= Task to carry out =
Quote the part of the excerpt on custom getter and setter functions below that begins at the words "The getter function" and stops after "in the closure.)".

** Document excerpt follows **

To provide greater control, over the "first" and "last" attributes,
we'll use custom getter and setter functions.  Here are the functions
for getting and setting the "first" attribute:

   static PyObject *
   Custom_getfirst(CustomObject *self, void *closure)
   {
       Py_INCREF(self->first);
       return self->first;
   }

   static int
   Custom_setfirst(CustomObject *self, PyObject *value, void *closure)
   {
       PyObject *tmp;
       if (value == NULL) {
           PyErr_SetString(PyExc_TypeError, "Cannot delete the first attribute");
           return -1;
       }
       if (!PyUnicode_Check(value)) {
           PyErr_SetString(PyExc_TypeError,
                           "The first attribute value must be a string");
           return -1;
       }
       tmp = self->first;
       Py_INCREF(value);
       self->first = value;
       Py_DECREF(tmp);
       return 0;
   }

The getter function is passed a "Custom" object and a "closure", which
is a void pointer.  In this case, the closure is ignored.  (The
closure supports an advanced usage in which definition data is passed
to the getter and setter. This could, for example, be used to allow a
single set of getter and setter functions that decide the attribute to
get or set based on data in the closure.)

The setter function is passed the "Custom" object, the new value, and
the closure.  The new value may be "NULL", in which case the attribute
is being deleted.  In our setter, we raise an error if the attribute
is deleted or if its new value is not a string.

We create an array of "PyGetSetDef" structures:

   static PyGetSetDef Custom_getsetters[] = {
       {"first", (getter) Custom_getfirst, (setter) Custom_setfirst,
        "first name", NULL},
       {"last", (getter) Custom_getlast, (setter) Custom_setlast,
        "last name", NULL},
       {NULL}  /* Sentinel */
   };

and register it in the "tp_getset" slot:

   .tp_getset = Custom_getsetters,

The last item in a "PyGetSetDef" structure is the "closure" mentioned
above.  In this case, we aren't using a closure, so we just pass
"NULL".

We also remove the member definitions for these attributes:

   static PyMemberDef Custom_members[] = {
       {"number", T_INT, offsetof(CustomObject, number), 0,
        "custom number"},
       {NULL}  /* Sentinel */
   };

We also need to update the "tp_init" handler to only allow strings [3]
to be passed:

   static int
   Custom_init(CustomObject *self, PyObject *args, PyObject *kwds)
   {
       static char *kwlist[] = {"first", "last", "number", NULL};
       PyObject *first = NULL, *last = NULL, *tmp;

       if (!PyArg_ParseTupleAndKeywords(args, kwds, "|UUi", kwlist,
                                        &first, &last,
                                        &self->number))

** End of Document excerpt **
** Data supplied follows **

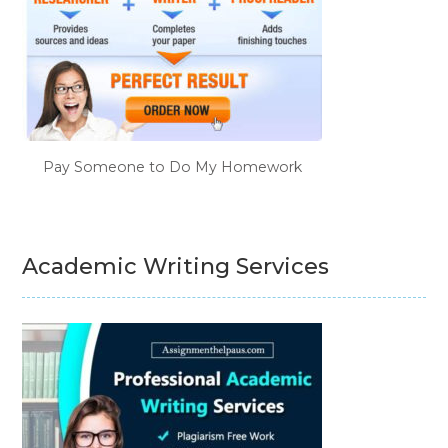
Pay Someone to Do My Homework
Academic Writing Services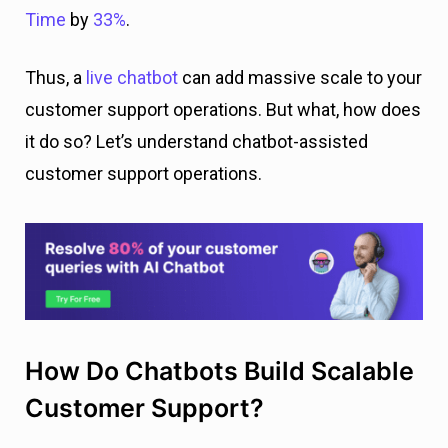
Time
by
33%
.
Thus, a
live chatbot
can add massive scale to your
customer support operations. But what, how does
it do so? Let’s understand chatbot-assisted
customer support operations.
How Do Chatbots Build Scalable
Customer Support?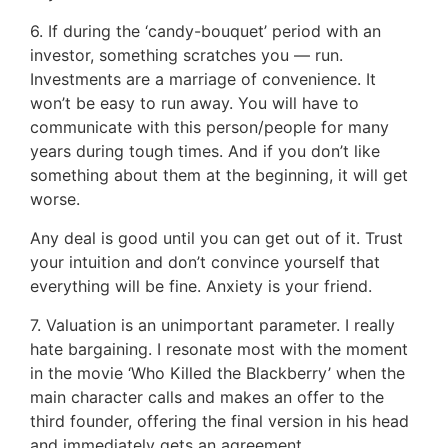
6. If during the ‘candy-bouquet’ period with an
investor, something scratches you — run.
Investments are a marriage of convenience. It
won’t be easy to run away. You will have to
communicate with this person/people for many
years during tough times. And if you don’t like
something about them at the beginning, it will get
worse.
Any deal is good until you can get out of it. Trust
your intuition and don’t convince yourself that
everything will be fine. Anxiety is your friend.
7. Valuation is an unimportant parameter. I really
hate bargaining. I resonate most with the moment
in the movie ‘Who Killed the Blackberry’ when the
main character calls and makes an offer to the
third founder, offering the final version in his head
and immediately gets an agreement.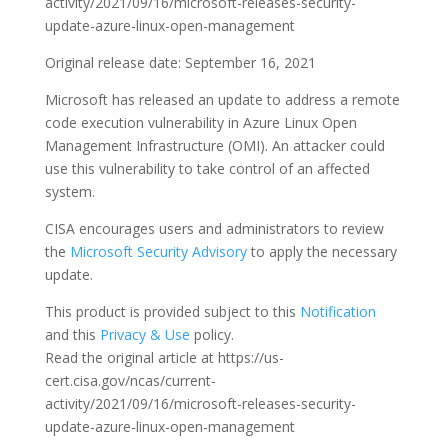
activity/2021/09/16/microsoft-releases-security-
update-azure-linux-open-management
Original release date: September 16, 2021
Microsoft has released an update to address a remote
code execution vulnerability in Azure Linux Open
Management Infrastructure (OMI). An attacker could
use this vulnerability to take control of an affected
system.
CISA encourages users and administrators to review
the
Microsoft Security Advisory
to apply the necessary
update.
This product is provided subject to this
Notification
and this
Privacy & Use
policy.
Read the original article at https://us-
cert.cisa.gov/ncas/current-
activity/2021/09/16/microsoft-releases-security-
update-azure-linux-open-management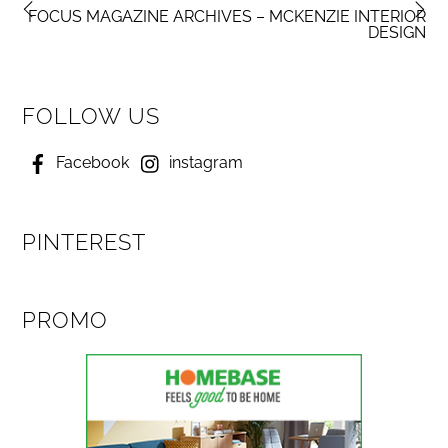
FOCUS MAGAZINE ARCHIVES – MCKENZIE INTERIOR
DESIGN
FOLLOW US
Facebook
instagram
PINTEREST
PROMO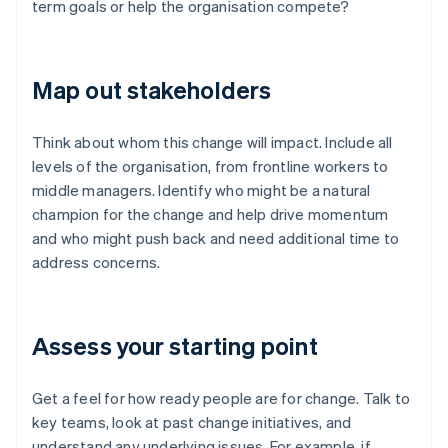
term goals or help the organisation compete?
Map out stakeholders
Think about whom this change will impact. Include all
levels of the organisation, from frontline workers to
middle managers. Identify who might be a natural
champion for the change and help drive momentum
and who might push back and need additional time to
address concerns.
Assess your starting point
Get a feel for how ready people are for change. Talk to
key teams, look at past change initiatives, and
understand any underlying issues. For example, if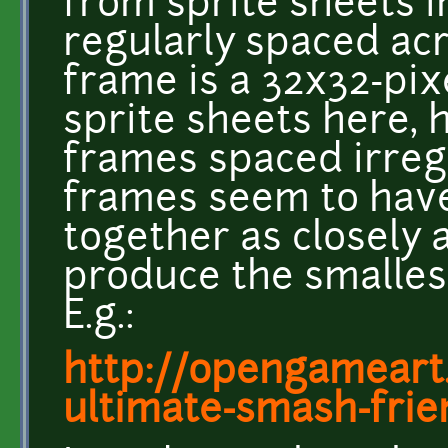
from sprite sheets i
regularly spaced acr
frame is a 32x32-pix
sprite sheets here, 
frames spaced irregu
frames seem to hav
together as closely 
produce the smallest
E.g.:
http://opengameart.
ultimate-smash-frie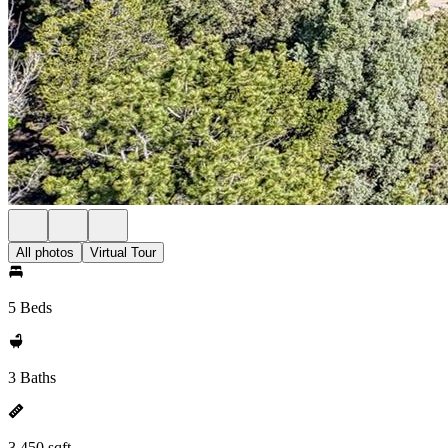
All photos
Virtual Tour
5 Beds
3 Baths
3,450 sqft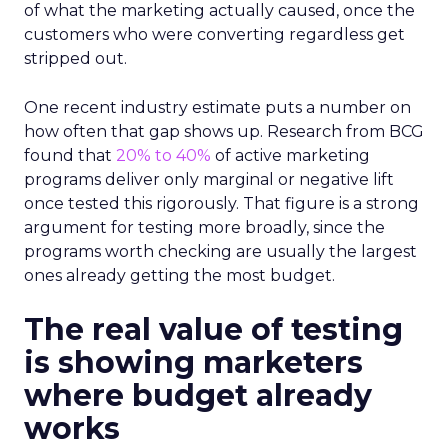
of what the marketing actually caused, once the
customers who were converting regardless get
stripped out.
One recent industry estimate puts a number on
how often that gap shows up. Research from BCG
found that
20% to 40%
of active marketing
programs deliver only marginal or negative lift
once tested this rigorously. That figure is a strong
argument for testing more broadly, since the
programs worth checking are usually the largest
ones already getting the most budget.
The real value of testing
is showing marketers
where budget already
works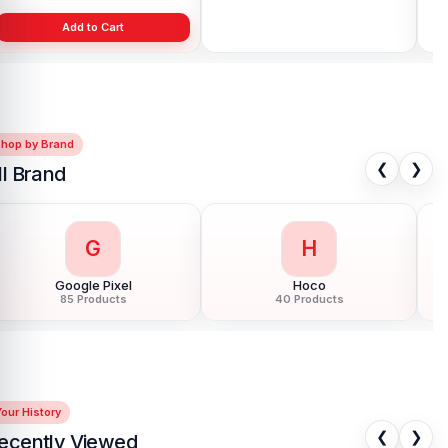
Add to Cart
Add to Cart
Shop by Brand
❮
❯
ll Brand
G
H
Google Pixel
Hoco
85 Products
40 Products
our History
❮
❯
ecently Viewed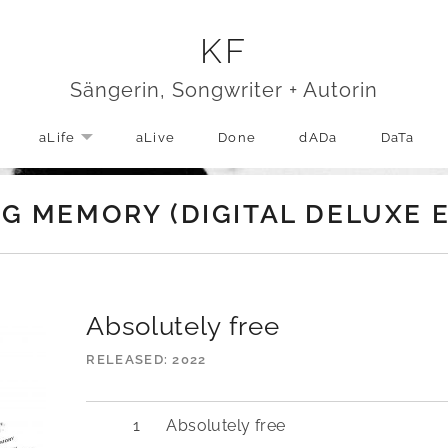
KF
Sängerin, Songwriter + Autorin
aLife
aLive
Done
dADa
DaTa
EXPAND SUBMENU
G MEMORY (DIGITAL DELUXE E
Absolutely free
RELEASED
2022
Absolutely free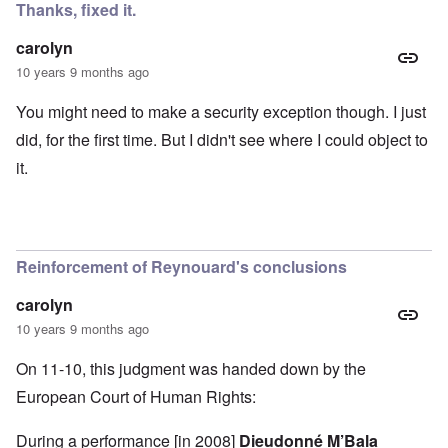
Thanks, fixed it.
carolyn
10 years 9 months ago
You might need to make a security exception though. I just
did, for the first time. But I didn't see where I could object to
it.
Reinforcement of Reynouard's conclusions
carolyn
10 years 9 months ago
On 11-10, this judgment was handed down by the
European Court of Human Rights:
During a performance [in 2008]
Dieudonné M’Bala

** End of Data supplied **
** Data supplied follows **

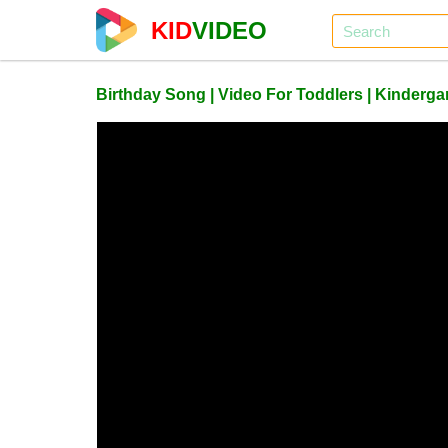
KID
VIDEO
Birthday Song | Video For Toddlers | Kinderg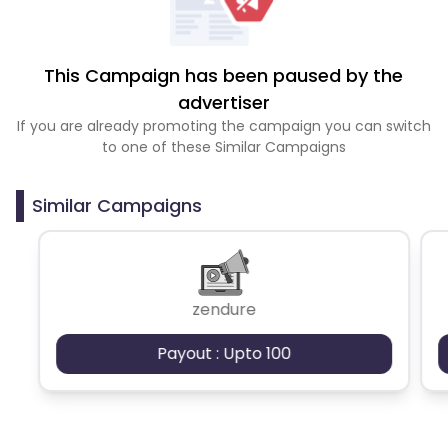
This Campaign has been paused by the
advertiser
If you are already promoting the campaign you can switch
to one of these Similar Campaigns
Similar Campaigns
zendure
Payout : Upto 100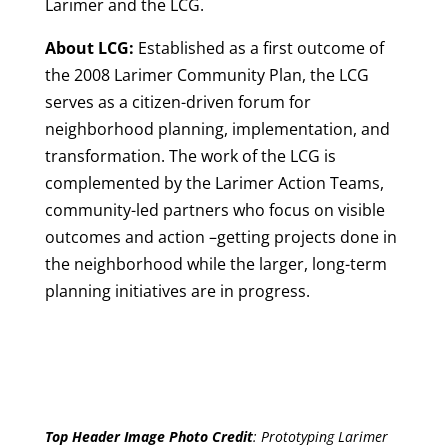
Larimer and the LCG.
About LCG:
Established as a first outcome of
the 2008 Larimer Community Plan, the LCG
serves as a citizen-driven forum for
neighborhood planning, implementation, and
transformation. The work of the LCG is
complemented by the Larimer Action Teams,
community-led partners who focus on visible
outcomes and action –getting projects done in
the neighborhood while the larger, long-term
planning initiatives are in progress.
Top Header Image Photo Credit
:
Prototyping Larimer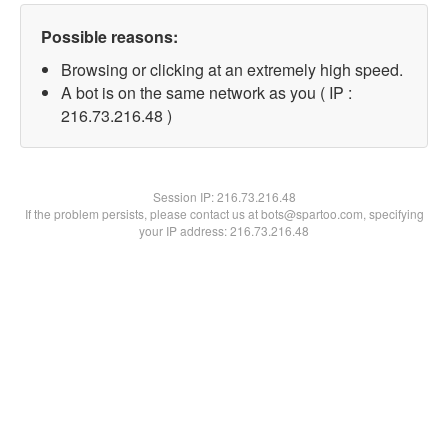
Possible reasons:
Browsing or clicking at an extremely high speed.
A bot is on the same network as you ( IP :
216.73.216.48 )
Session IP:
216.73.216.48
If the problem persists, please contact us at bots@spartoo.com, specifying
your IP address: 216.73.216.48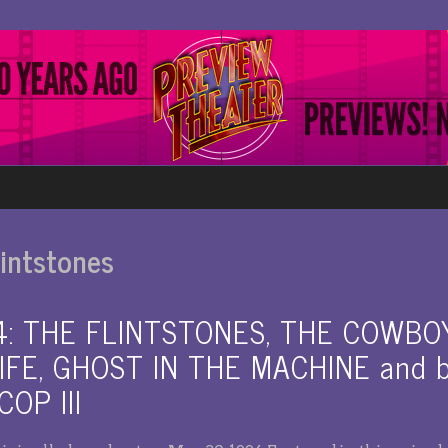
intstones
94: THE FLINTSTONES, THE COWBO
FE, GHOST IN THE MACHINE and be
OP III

** End of Data supplied **

= Answer to the exercise =
The getter function is passed a "Custom" object and a "closure", which
is a void pointer.  In this case, the closure is ignored.  (The
closure supports an advanced usage in which definition data is passed
to the getter and setter. This could, for example, be used to allow a
single set of getter and setter functions that decide the attribute to
get or set based on data in the closure.)